In Fig. 12a, mole fraction of cumene in upstream flow of distillation column that was predicted by optimized RBF model has been plotted versus number of tray and column temperature while the reflux ratio was fixed at 2.85. By comparing with Fig. 9, it is found that the result of RBF is in agreement with the result of Hysys simulation, but RBF proposed linear relations. Figure 12b, c proves that the effect of reflux ratio on cumene mole fraction is less than column temperature and number of trays. Further, Fig. 12a, b shows that the effect of column temperature on response is severe than the effects of number of tray and reflux ratio. These observations are in agreement with the results that were obtained from ANOVA table (Table 4).

Fig. 12
figure 12

Mole fraction of cumene in upstream flow as a function of a number of tray and column temperature, b number of tray and reflux ratio, and c column temperature and reflux ratio

Optimization

After developing the robust RBF model, this model could be used to find the optimized conditions. Similar to optimization through statistical analysis, five goals have been defined. Each criterion is revaluated by assigning weights according to their importance. For example in goal ΙΙ, 3 criteria are defined. Each of these criteria has different degree of importance. Accordingly, the importance of each criterion could be determined by assigning the weights. In other words, the weight could determine the degree of importance of each criterion. The optimization process is performed in a way to decrease the optimization function. Optimization function is defined as follows:

$${\text{Optimization}}\;{\text{function}} = \mathop \sum \limits_{i = 1}^{n} \left| {y_{i} - y_{ig} } \right| \times w_{i}$$
(9)

where wi is the weight of each criterion. And yi and yig are the criterion and its maximum or minimum value.

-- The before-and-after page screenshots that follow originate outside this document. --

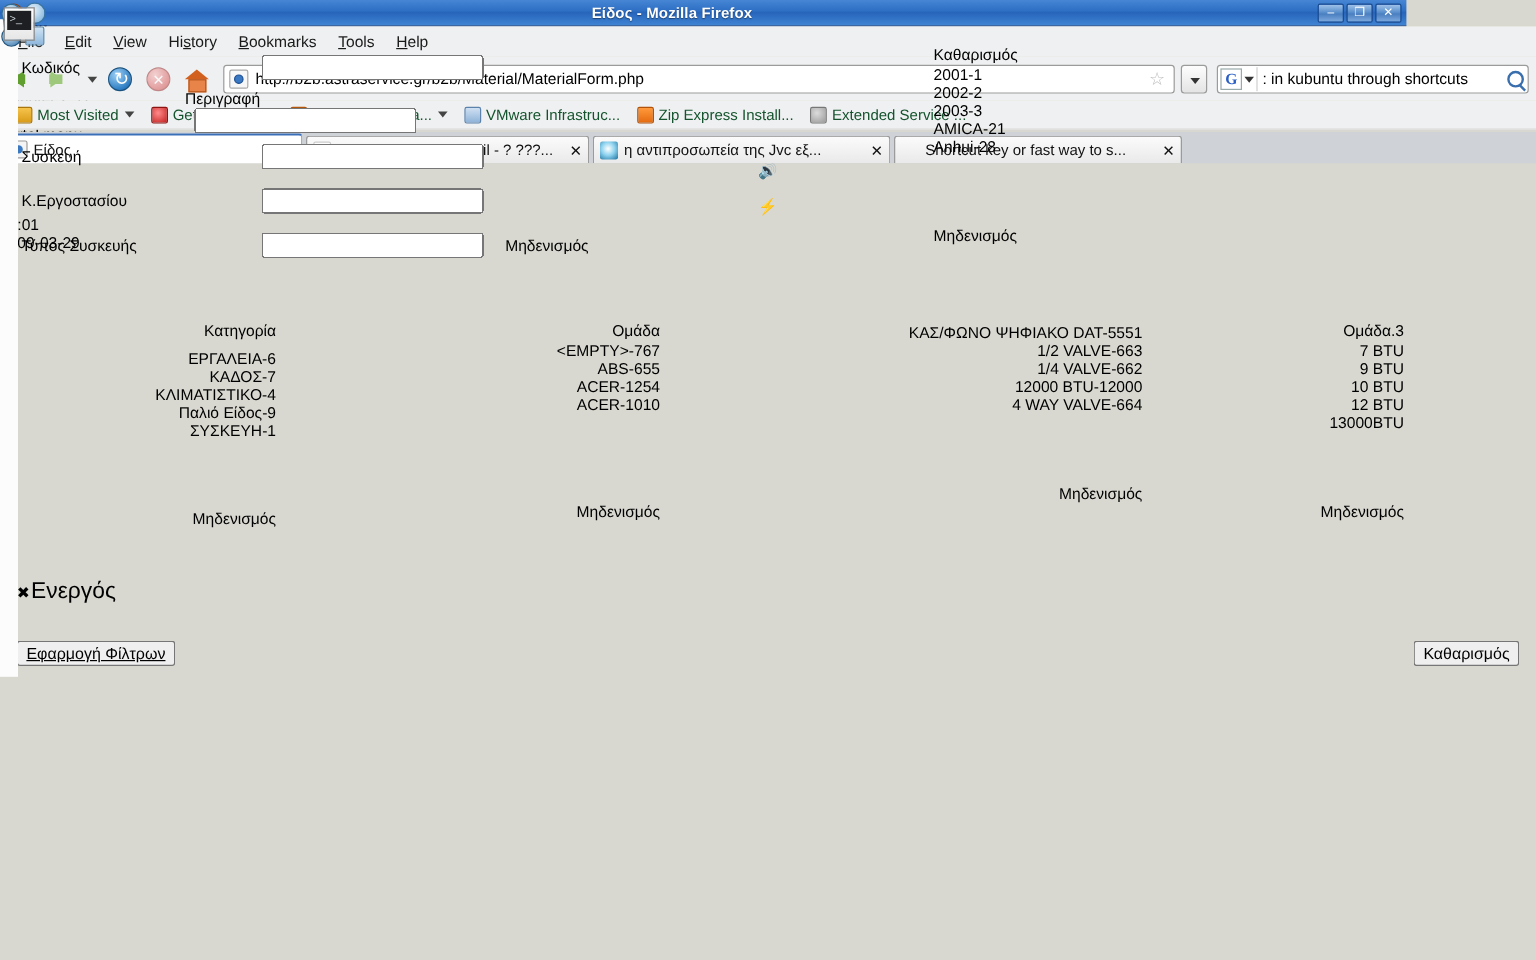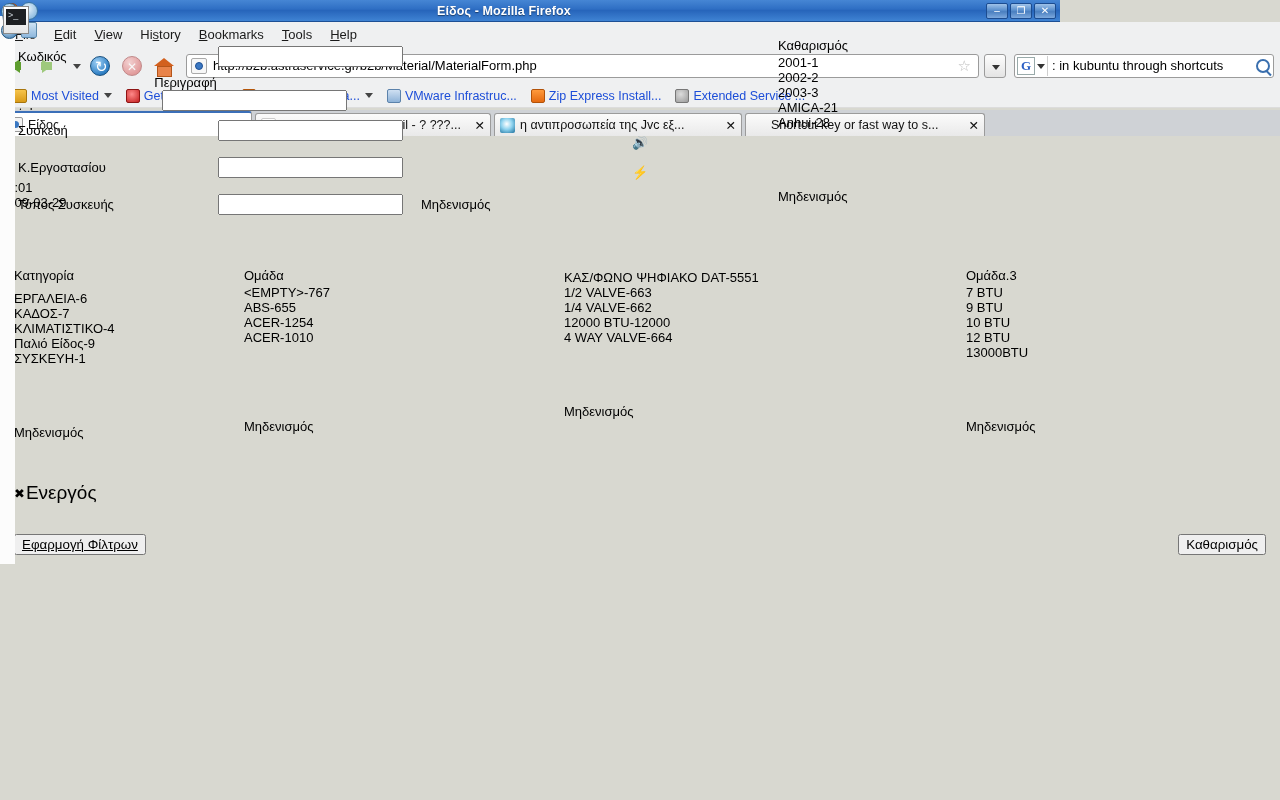"Είδος - Mozilla Firefox" .titlebar { width: 1060px -> 1172px }
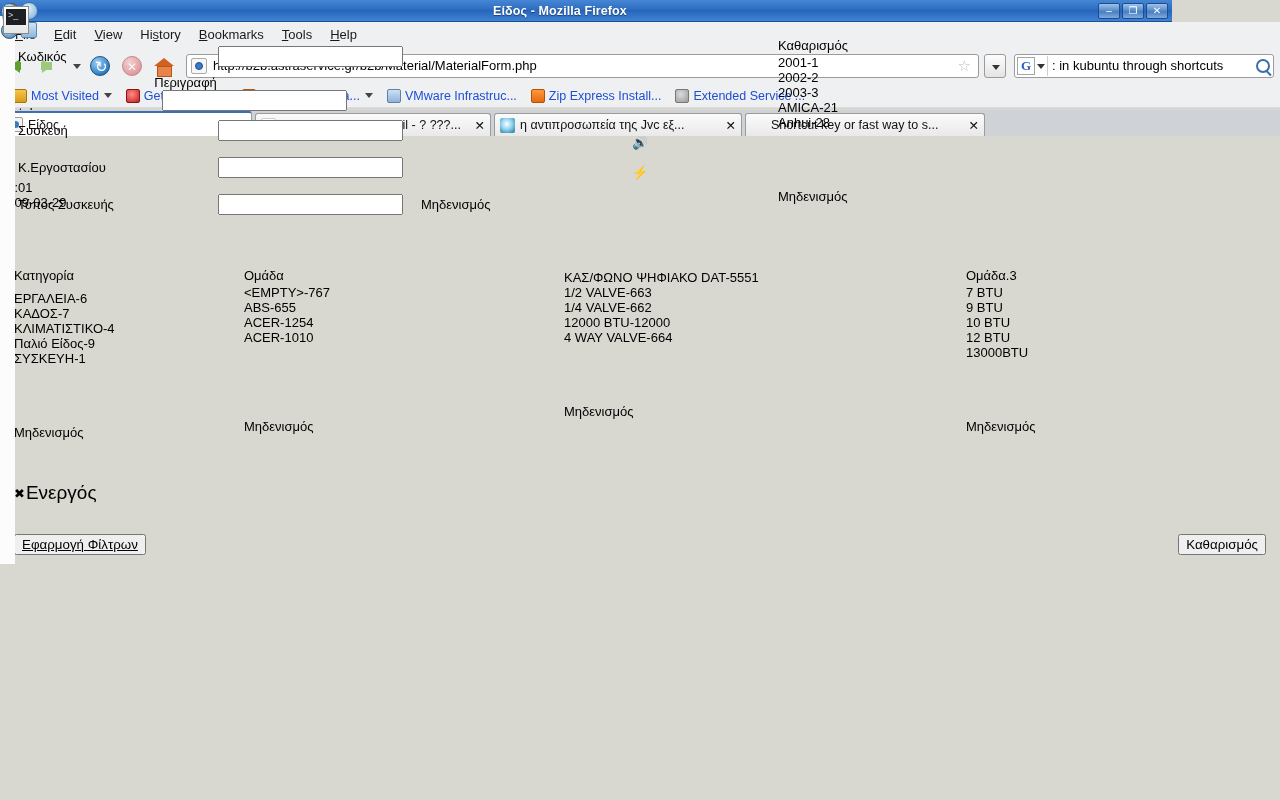"Most Visited" .bm { color: #1d4ed8 -> #14532d }
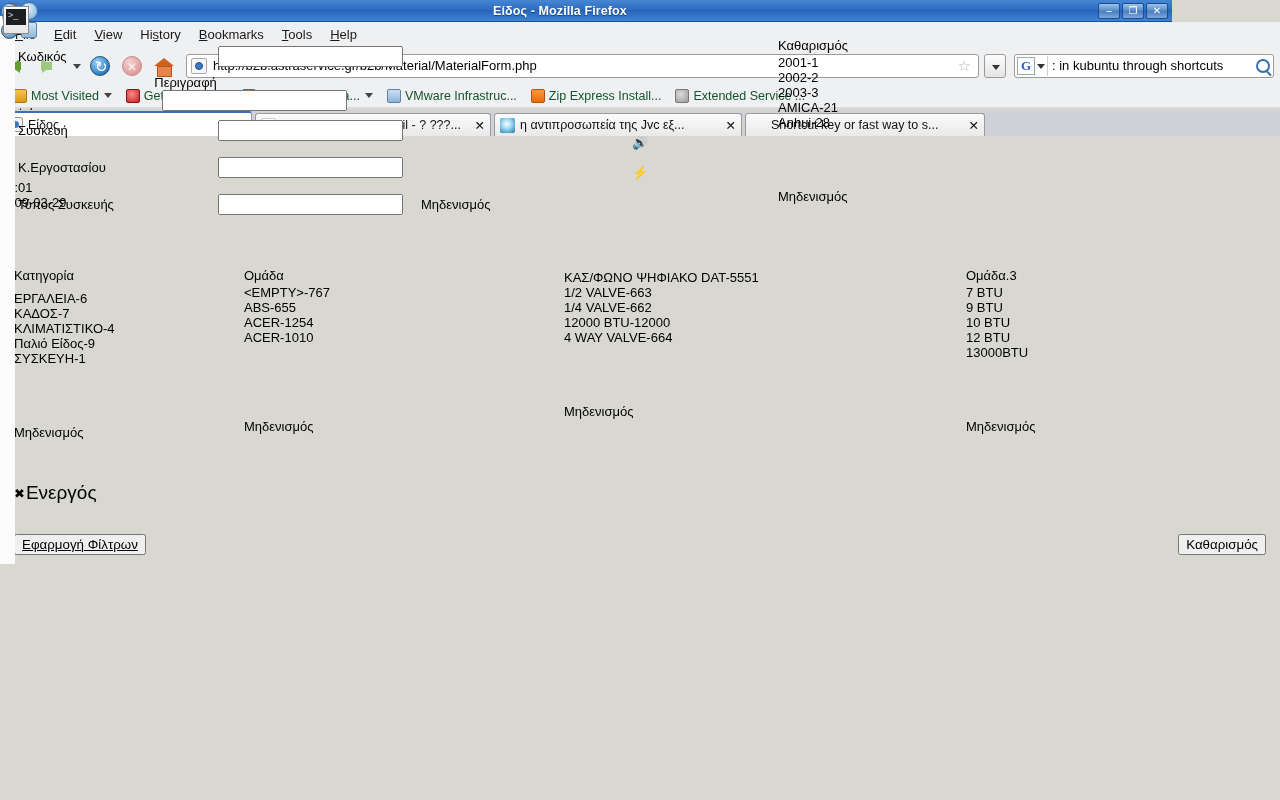"Κατηγορία" div { text-align: none -> right }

In optimization process, the value of optimization function was checked and the optimized condition according to the each goal and assigned weights could be found. The reason of minimizing the column temperature is to decrease the energy consumption or minimizing the number of trays leads to decrease in construction cost. In Table 6, the optimized conditions for each goal have been shown.

Table 6 Optimized condition-neural network method

Conclusion

In this research, an investigation was made on the simulation of phenol production process. The data of cumene mole fraction in upstream flow of distillation column (an important unit in phenol production process) obtained from ASPEN-HYSYS simulation were applied to develop statistical and artificial neural network models. Statistical analysis revealed that number of trays and column temperature have significant effect on cumene mole fraction. The predicted results of the optimized neural network model proved that the effect of reflux ratio on cumene mole fraction is less than column temperature and number of trays. Further, the effect of column temperature on cumene mole fraction is severe than the effects of number of trays. Optimization of process based on neural network model revealed that the maximum cumene mole fraction in upstream flow is 0.44 that will be obtained if the number of trays, reflux ratio, and column temperature are 35, 0.7, and 175 °C, respectively. So, use of these values in distillation column design leads to an improved process performance in distillation column.